Een kettingbeding is een constructie van bedingen die wordt opgelegd onder de verplichting die
telkens opnieuw aan de opvolgende eigenaar op te leggen, maar kent het euvel dat de ketting
veel te gemakkelijk kan worden doorbroken (eventueel onder betaling van de aan verbreken
verbonden boete). Als de boete minder kost dan het voordeel van verbreken van de ketting
oplevert, zal zulks gemakkelijk kunnen plaatsvinden. De gemeente ten behoeve waarvan het
kettingbeding kan worden opgenomen, kan dit niet voorkomen.
11
Theoretisch kan nog gedacht worden aan vruchtgebruik (zie vooral artikel 3:203 BW). De
gemeente zou dan boseigenaar zijn en dat in vruchtgebruik uitgeven onder restricties van
handhaving en onderhoud. Het probleem daarbij is dat het dan niet gaat om een zakelijk maar
een persoonlijk recht (op gebruik van het bos), dat weliswaar van de een op een ander kan
overgaan, maar diegenen moeten van te voren worden benoemd en moeten reeds bestaan. Het
recht is dus altijd beperkt tot met name genoemde personen die (al) leven op het moment van
vestiging. Een recht van vruchtgebruik dat van een persoon op zijn nog niet bestaande kinderen
over zou gaan of op een niet nader genoemde koper valt dus niet onder de wettelijke regeling
van vruchtgebruik.
Al met al was er feitelijk geen andere juiste keuze dan de erfdienstbaarheid of het alternatief van
boseigendom bij de gemeente en uitgifte in erfpacht. De eerste is de best haalbare in een
model.
Artikel 9, Lid 2 geeft aan dat ook artikel 7 en 8 als erfdienstbaarheid worden gevestigd. Bij 7 gaat
het dus voornamelijk om de onderhoudsverplichting. 8 kan ook wel als kwalitatieve verplichting.

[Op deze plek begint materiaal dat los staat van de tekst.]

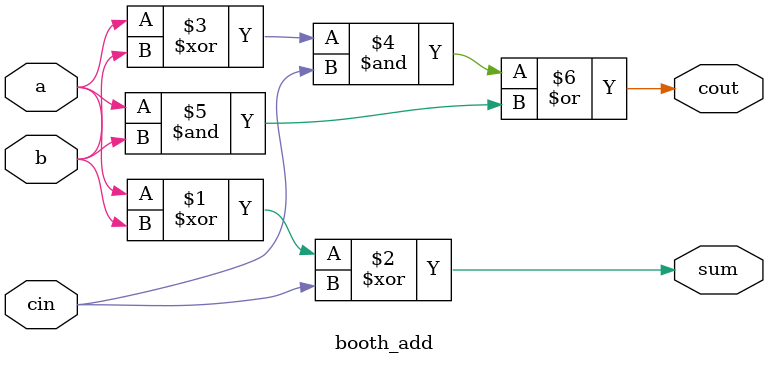
<source format=v>
module booth_add(input a,input b,input cin,output cout,output sum);

assign sum=a^b^cin;
assign cout=(a^b)&cin | a&b;

endmodule   
</source>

Er is voor gekozen om op de aangegeven wijze beiden maar in de erfdienstbaarheid te
betrekken. Dan is het ook niet nodig om redenen te zoeken waarom de ene als kwalitatieve
verplichting en de andere als (iets sterkere) erfdienstbaarheid is gevestigd.
Artikel 9, lid 3, tenslotte, legt het aantal wooneenheden vast. Hier is wel het alternatief mogelijk
van de kwalitatieve verplichting ten opzichte van de gemeente. In feite maakt het niet uit of je
voor het ene of het andere recht kiest. Maar ook hier is het slecht uit te leggen waarom de leden
1 en 2 met verwijzende artikelen als erfdienstbaarheid en lid 3 als kwalitatieve verplichting zou
worden opgelegd. Eenvormigheid achtte ik beter.